Most Employees Struggle to Understand Their Brand’s Promise

Most employees struggle to understand their company’s brand promise, which has a major impact on customer engagement, according to Gallup research.

Fewer than half of managers (46%) and only about a third (37%) of non-management employees strongly agree that they know what their company stands for and what makes their brand different from their competitors, according to a Gallup study. What’s more, only 9% of other employees – including frontline or customer-facing workers – possess little understanding of their company’s brand promise or differentiation, yet deal with customers every day.

To deliver on its brand promise, the first thing a company must do is align all the elements that contribute to an exceptional and differentiated customer experience: customer knowledge, strategy, process design, human capital, measurement, and leadership.

Investments on facilities, technologies, and advertising reap major benefits for companies, but investing in employees to ensure they understand what the brand stands for and why it’s important internally and externally might be more important.

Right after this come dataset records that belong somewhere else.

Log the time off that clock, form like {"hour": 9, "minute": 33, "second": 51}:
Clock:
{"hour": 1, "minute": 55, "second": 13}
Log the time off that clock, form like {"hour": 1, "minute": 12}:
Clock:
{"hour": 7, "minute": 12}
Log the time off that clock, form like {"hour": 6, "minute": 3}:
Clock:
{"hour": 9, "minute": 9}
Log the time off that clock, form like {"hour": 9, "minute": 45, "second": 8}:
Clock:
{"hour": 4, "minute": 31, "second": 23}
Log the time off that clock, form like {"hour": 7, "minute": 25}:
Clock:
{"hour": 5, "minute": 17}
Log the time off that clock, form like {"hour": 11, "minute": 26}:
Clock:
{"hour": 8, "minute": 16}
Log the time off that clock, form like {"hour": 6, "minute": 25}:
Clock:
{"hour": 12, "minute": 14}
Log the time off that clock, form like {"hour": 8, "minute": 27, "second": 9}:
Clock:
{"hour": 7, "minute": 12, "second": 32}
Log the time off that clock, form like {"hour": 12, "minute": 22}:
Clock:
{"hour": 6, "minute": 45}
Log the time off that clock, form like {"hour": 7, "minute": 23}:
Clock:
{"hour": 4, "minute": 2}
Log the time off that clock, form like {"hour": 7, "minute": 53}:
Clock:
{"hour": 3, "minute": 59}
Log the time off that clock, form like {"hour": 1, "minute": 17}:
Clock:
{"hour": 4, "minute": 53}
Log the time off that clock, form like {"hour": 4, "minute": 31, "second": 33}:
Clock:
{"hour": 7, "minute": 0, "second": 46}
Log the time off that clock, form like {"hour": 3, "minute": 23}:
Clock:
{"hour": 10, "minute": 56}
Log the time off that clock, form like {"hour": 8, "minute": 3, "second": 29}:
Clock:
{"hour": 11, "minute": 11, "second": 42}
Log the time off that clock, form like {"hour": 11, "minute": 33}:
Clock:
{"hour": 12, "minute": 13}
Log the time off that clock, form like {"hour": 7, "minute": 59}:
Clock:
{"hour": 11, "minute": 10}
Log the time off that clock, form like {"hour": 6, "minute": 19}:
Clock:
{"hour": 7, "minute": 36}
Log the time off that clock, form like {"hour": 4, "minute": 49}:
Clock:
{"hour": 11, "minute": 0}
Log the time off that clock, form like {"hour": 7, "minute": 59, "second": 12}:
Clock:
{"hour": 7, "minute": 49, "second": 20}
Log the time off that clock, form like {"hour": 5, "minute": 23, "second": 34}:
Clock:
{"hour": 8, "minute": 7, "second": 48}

A brand promise defines the integrity of that identity and how well companies perform across every customer touchpoint. Active disengagement can occur when brand messaging, customer expectations, and execution aren't aligned.

Gallup found that an effective brand promise is:

Compelling: The brand fulfills an important and differentiated need in the marketplace

Connecting: The brand consistently creates an emotional bond with customers that transcends its functional attributes

Credible: Customers believe that the brand's promise fits the brand's identity

To gauge how engaged customers are, consider the following:

Fully engaged customers are strongly emotionally attached and attitudinally loyal. They’ll go out of their way to locate a favored product or service, and they won’t accept substitutes. True brand ambassadors, they are your most valuable and profitable customers.

Engaged customers are emotionally attached, but they aren’t strongly loyal. They do like your product or service, but they can be tempted to switch by a more convenient, more attractive, or lower-priced offer.

Not engaged customers have a “take it or leave it” attitude toward your product or service. They’re disconnected emotionally and are attitudinally neutral toward your brand.

Actively disengaged customers are completely detached from your company and its products and services. They will readily switch brands. They’re always eager to tell others exactly how they feel.